■ Exercise
The required result is each line of the entries below containing the string "Processor".

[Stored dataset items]
:::

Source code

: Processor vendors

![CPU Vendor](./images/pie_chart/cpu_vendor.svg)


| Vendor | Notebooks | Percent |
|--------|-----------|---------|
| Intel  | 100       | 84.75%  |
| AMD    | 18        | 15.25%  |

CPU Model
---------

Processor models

:::

■ Task result
: Processor vendors
Processor models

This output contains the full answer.